Bunker antiatomici in Italia. Ci sono ma nessuno è operativo. Sono disseminati da Nord a Sud ma non c’è un solo rifugio in grado di resistere ad un’onda d’urto, termica e radiologica, di un ordigno nucleare.
Il più grande, ad Affi (Verona), è stato chiuso nel 2004. Dobbiamo preoccuparci visti i chiari di luna? Esagerato? Forse no.
I PRIMI BUNKER, ANNI ‘60
Al tempo della guerra fredda, cioè della lunga contrapposizione – politica, ideologica, militare – tra Stati Uniti e Unione Sovietica (di qua la Nato con gli USA, di là il Patto di Varsavia con Mosca) circolava l’incubo nucleare. Più o meno come oggi.
Di qui la necessità di correre ai ripari.

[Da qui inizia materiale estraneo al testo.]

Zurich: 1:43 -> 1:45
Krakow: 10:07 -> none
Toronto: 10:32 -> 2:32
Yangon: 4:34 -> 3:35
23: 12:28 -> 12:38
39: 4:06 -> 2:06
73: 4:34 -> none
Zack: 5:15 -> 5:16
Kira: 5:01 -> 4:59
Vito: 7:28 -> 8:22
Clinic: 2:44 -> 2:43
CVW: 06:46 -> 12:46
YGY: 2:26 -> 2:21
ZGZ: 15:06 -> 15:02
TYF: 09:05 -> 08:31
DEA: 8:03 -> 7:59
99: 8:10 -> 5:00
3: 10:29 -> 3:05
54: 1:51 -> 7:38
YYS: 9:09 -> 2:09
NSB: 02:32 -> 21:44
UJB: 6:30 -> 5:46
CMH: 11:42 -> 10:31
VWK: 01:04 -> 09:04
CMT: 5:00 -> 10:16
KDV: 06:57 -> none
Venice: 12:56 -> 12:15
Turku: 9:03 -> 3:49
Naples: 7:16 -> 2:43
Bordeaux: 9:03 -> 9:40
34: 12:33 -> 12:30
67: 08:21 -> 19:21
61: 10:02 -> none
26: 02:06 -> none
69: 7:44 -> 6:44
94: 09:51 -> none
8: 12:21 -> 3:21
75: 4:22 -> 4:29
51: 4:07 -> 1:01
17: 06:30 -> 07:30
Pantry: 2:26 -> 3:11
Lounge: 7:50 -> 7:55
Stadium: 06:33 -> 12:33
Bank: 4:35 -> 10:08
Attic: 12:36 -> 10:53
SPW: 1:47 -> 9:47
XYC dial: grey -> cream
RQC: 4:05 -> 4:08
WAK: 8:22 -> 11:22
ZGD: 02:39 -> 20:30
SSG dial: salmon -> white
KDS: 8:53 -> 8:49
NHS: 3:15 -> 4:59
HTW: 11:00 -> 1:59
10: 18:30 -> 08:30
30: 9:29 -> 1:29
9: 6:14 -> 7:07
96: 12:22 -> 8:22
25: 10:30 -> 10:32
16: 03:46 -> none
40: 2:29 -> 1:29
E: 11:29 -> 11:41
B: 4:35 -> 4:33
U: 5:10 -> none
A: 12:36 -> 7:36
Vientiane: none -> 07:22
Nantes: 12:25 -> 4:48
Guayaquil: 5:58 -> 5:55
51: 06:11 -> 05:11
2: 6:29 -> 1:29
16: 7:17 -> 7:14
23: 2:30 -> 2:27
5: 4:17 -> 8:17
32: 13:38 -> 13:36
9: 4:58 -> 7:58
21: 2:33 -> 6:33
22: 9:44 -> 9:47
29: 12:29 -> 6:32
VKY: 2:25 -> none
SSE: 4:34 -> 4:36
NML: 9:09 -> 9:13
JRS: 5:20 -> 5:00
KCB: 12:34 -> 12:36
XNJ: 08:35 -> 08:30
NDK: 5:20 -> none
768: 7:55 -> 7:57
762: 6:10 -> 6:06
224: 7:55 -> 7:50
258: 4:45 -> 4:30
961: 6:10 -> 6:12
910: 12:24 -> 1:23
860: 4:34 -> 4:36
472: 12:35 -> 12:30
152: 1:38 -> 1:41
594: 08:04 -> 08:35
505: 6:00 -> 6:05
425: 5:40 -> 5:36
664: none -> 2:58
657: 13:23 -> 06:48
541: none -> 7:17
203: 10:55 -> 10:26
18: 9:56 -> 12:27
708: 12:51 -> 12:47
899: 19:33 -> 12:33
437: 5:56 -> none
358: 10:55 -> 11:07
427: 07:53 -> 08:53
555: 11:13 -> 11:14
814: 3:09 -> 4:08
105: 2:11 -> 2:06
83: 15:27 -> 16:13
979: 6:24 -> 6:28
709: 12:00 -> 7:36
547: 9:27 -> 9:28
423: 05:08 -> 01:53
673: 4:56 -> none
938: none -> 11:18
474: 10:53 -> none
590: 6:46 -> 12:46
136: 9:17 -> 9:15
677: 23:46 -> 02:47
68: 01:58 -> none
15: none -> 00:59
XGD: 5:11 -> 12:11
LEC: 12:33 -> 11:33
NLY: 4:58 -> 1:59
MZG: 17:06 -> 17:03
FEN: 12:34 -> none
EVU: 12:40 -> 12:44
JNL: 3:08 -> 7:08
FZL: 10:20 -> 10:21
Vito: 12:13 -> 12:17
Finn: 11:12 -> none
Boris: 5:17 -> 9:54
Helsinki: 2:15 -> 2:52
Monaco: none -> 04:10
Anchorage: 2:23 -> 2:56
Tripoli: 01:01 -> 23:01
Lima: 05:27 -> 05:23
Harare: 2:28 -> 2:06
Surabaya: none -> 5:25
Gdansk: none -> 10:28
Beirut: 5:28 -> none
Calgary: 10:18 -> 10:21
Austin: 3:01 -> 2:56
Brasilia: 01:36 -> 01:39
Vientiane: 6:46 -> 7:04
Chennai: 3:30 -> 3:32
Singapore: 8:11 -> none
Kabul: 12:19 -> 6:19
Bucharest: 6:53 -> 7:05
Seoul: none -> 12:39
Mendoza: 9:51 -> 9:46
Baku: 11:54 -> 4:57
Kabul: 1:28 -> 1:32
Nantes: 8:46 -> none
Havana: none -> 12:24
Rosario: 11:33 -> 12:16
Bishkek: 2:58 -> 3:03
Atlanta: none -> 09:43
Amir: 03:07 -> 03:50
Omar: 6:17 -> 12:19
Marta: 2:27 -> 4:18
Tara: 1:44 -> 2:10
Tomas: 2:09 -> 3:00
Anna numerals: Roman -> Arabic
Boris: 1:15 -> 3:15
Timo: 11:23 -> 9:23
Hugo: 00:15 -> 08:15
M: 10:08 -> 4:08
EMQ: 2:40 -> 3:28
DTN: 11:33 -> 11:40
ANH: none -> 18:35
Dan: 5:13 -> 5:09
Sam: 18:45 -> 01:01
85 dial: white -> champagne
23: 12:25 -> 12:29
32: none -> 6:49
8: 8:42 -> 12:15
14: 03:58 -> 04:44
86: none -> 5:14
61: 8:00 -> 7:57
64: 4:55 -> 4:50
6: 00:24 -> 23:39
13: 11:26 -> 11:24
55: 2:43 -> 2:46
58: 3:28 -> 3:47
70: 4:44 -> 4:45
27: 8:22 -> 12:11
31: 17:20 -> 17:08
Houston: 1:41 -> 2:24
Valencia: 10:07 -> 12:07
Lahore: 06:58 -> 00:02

La guerra fredda (1947-1991) negli ‘60 assunse valori eccezionali di turbamento angoscioso collettivo tanto che la Nato, per raffreddare gli animi e le paure dei militari in Europa, pensò bene di realizzare per loro dei bunker antiatomici.
Il primo colpo di piccone è del 1960, un anno prima dell’invasione della Baia dei Porci orchestrata dalla CIA. Di qua John Kennedy, McNamara con l’agente segreto “Rip” Robertson, di là Fidel Castro con Che Guevara e kruschov. Sappiamo come è finita: vittoria cubana e navi sovietiche in ritirata. Scongiurata una guerra nucleare. Ma restò alta la tensione nel blocco Occidentale. E appunto si pensò ai bunker.
LA MAPPA DEI BUNKER DELLA GUERRA FREDDA
C’erano in Italia tanti bunker antiatomici. Grandi, piccoli. In grado di ospitare anche mille persone. Nel Veneto e nel Casertano i maggiori. A nord di Roma c’era il bunker di Monte Soratte: tre piani per 300 rifugiati (militari e politici); dismesso nel 2008.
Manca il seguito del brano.